Память мамы была такова, что до 35–36 лет у нее не было записной книжки, а номеров телефонов ей нужно было помнить очень много. Она восприняла записную книжку так же, как первые седые волосы.
Я соскучилась по маме. Сейчас все, что было в промежутке между моей жизнью при ней и моей теперешней жизнью, провалилось и не мешает. Кроме дара, что поднимает, держит меня. Если бы было возможно жить с ней такой, какой она была в сорок четыре года… Еще лучше: узнать ее, какой она была, когда мне было три года, если уж не присутствовать при всей ее жизни — с рождения…
Или мне хотелось бы вернуться в прошлое, в счастливые дни (совсем счастливые? но тревога всегда была), например, встречать маму в Абрамцеве, гулять с ней, идти рядом или впереди («дети и собачки ходят впереди»), видеть, как она в синем сарафане с белыми рукавами блузки идет медленно, очень толстыми ногами, очки, разрозовевшееся лицо, черные вьющиеся волосы с прямым пробором, говорит ласково, с мягкой насмешкой, а я такая, как была тогда: в красном сарафанчике и с теми же чувствами, с той же способностью чувствовать, но вдобавок с теперешним знанием. Из всех людей на свете мне больше всего хотелось бы, чтобы со мной оказалась мама и чтобы мы могли говорить друг с другом.
Я ни за что не хотела бы обидеть Марию Федоровну, и когда меня спрашивали, кого я больше люблю, маму или Марию Федоровну, я отвечала, что люблю обеих одинаково, но маме наедине я говорила: «Я тебя люблю больше всех на свете, только ты не говори Марии Федоровне». Было ли это малодушием, предательством или деликатностью по отношению к Марии Федоровне?
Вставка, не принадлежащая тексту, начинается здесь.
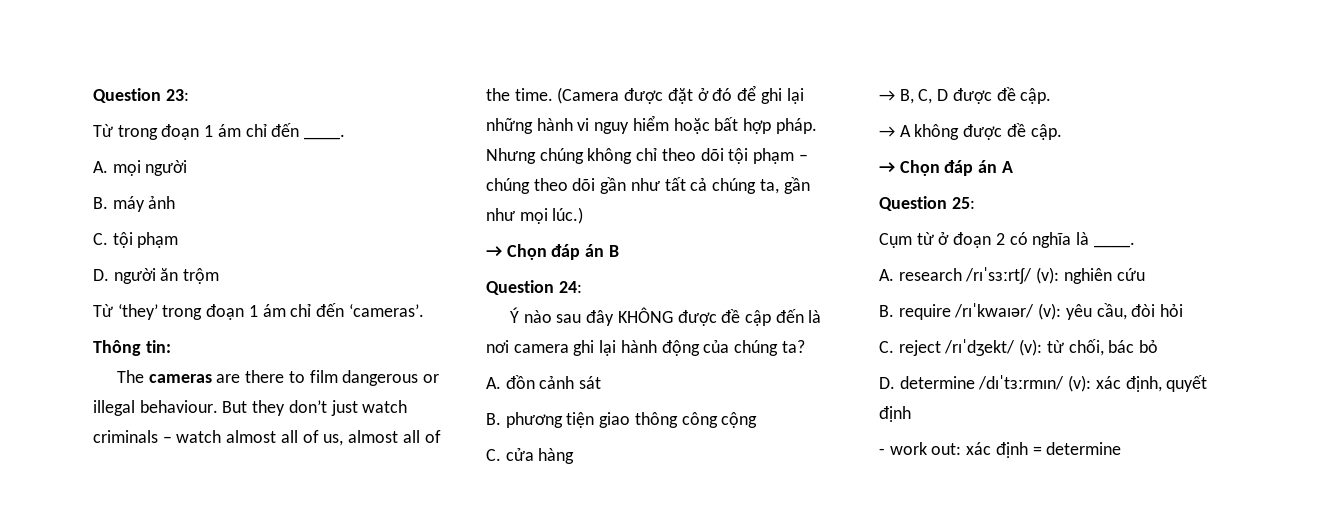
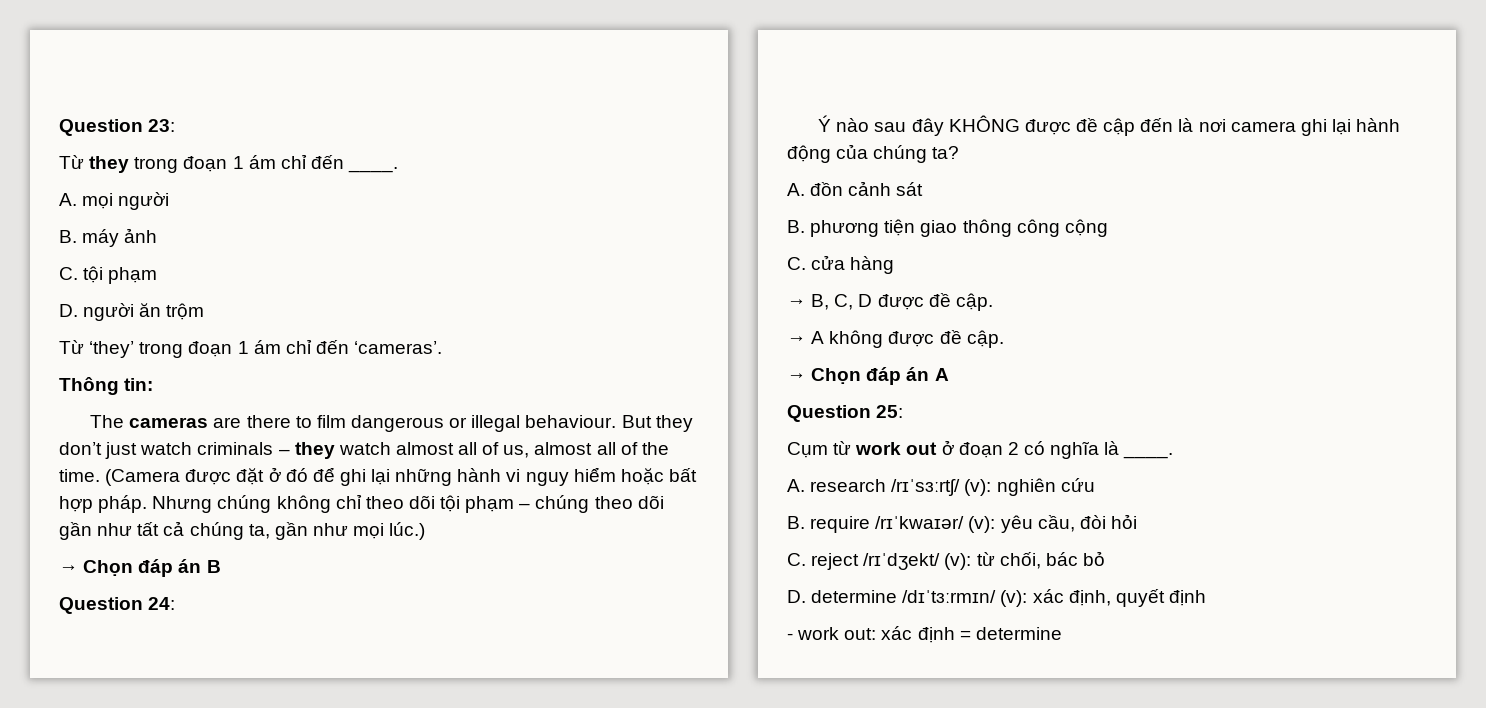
(113, 130) none -> [89,156,130,173] they
(172, 439) none -> [294,442,335,459] they
(934, 238) none -> [855,442,938,455] work out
Говорила ли мама об этом Марии Федоровне? Вряд ли.
Мама поджимала губы, сосредоточивая на чем-то внимание. Приходя к нам в комнату — я сидела за столом на кухонной табуретке (я прочитала где-то, что школьникам надо сидеть именно на табурете), делая уроки, — она целовала меня, произносила: «И в мягкие, добрые губы Гришухино ухо берет»[134] — и поджатыми внутрь губами забирала на минуту край моего уха. Мне было очень приятно и весело.
Иногда мама протягивала руку ладонью вверх, и я что-нибудь клала на эту ладонь, корочку хлеба, если я ела, маленькую игрушку, резинку, и мама декламировала: «И кто-то камень положил в его протянутую руку»[135].
Мама дотрагивалась губами до кончика моего носа и говорила: «Холодный и мокрый», — это Мария Федоровна все нам объясняла, что у здоровой собаки нос бывает холодный и мокрый.
Обнимая меня и делая вид, что хочет съесть: «И в темный лес ягненка поволок».
Мама подходила к столу, приседала, так что ростом становилась с меня (а иногда уже подходила, присев), локти прижав к бокам, а ладони держа параллельно полу, а иногда кладя соединенные ладони на стол, а голову на ладони, и произносила:
Обижают меня постоянно,
Убегу в африканские страны,
Где какие-то зреют бананы,
Где катают детей на слонах
[136].
Она произносила этот стишок, если я была занята чем-то своим или отвечала неохотно; наверно, ей хотелось приласкаться — я ее не обижала, конечно. У меня сердце устремлялось к ней, без единой задней мысли. Иногда, сказав стишок, она закрывала лицо ладонями, и я отнимала, целуя, руки от ее лица. Мне хотелось защитить ее от всякого зла.
Как бы мне передать течение каждого дня, в котором ничего не произошло особенного, но все воспринималось без грусти или тяжести, обыкновенно, но для меня обыкновенно не означало серо, оставляло след довольства жизнью, не без тревоги, но многое заставляло забывать о ней.
Мама ходила на родительские собрания в школе. Почему так направляли меня к ученью, так следили за успехами в школе? Мария Федоровна — чтобы хвастаться, мама — думая о моей будущей жизни. Может быть, трудное начало моего пребывания в школе было причиной тому? Или малые надежды на мои успехи в других областях жизни? Думали, что это единственное, что дано и что удовлетворит? Я себя защищала ленью (относительной, конечно, и при моих способностях она была незаметна).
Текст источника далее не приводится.